Kim bu adam! Adı
Anton Keller. Türkiye'de Keller'ı tanıyan yok! Kendisi burnumuzun dibindeki
Musul Vilayet Konseyi'nin Konsülü. İsviçreli bir
diplomat ve
avukat. 1992'den bu yana
Birleşmiş Milletler'in Musul'daki
yasal temsilcisi. Şaşırmayın!..
Özellikleri var.
İyi bir arabulucu.
1979 yılında
İran ile
ABD arasında yaşanan rehine krizinde
ABD adına İran'la,
Yugoslavya'daki iç savaşta
Sırbistan ile
Bosna arasında arabulucuk yapmış.
Ayrıca
İsrail ile
Filistin arasında da arabuluculuk yapıyor. Musul Vilayet Konseyi çatısındaki
Diyala şehrinde Filistinlilerin '
sürgün hükümeti' kurması konusunda alternatif bir çalışma yürütüyor.
Diyeceksiniz ki, Keller'ı kim konsül olarak tayin etmiş?
Tartışmalı bir konu!

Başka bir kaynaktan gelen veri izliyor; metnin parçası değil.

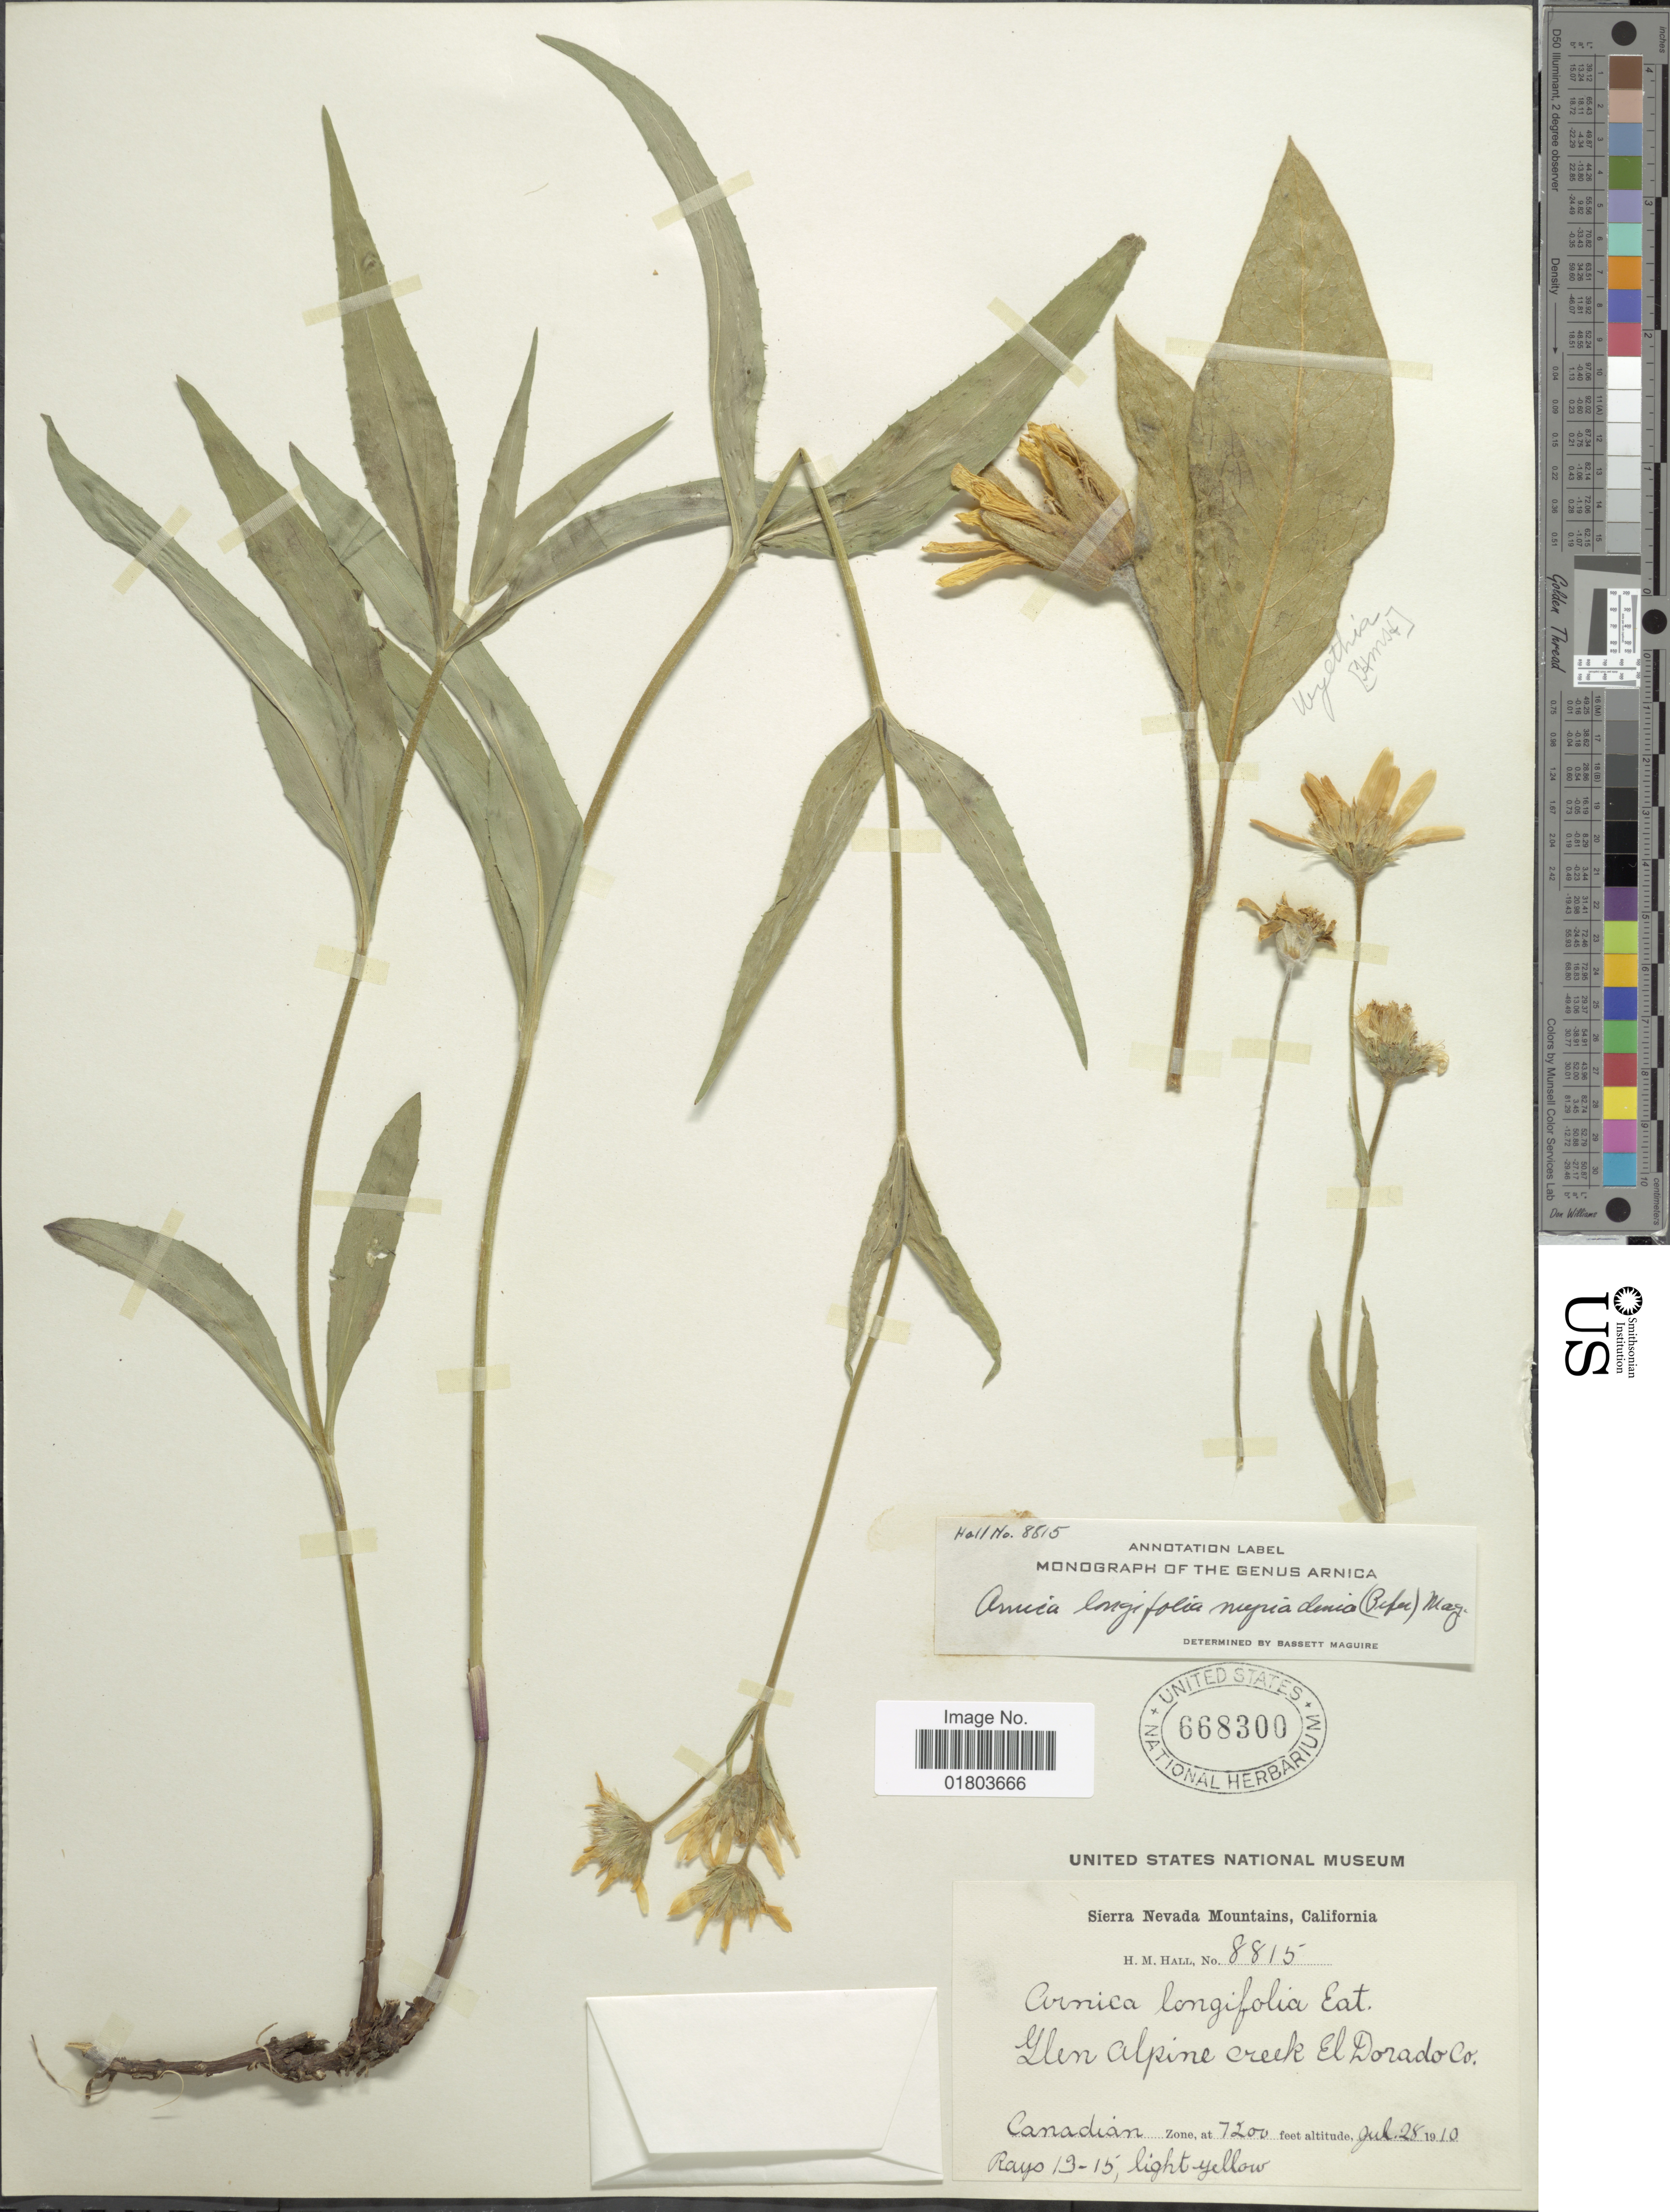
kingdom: Plantae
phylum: Tracheophyta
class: Magnoliopsida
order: Asterales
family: Asteraceae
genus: Arnica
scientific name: Arnica longifolia subsp. myriadenia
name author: (Piper) Maguire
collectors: H. M. Hall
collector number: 8815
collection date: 1910-07-28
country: United States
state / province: California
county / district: El Dorado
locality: Sierra Nevada Mountains, Glen Alpine creek El Dorado Co, Canadian Zone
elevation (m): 2195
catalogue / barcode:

Kimine göre ABD'li petrol şirketi
OCCIDENTAL OIL tayin etmiş.
İlgilisi bilir,
'Ekopolitik.org' sitesi editörü
Murat Sofuoğlu Keller ile ilginç bir söyleşi yapmış. Sofuoğlu'na göre Keller,
"Dünyadaki çatışma çözümü sorunlarını" irdeliyor.
Kolay anlaşılacak biri değil.
Bir tarafta dünyanın su sorununu araştırıyor. Diğer tarafta
OECD'nin ekonomik suçlar üzerinde yaptığı çalışmalara katılıyor.
ABD ve
AB ilişkileri,
azınlık hakları uzmanı.
'Ulus kurma' konusunda kafa yoruyor.
Kuzey Irak konusunda,
"Burası Osmanlı İmparatorluğu'nun Musul Vilayeti'dir" diyerek "
Kuzey Irak'ın tarihsel derinliği anlaşılmadan Kürt sorunu çözülemez, Kuzey Irak tanınmamaz!" yorumu yapıyor.
Kafam karışıyor!..
Keller diyor ki; "
Barzani ve Talabani gibi karakterler çok fazla büyütülüyor. Bu ikili, Kürt halkının gerçek temsilcisi değil. Musul Vilayeti Konseyi içinde Türkiye'ye sıcak bakanlar var." Buyrun tartışmaya!..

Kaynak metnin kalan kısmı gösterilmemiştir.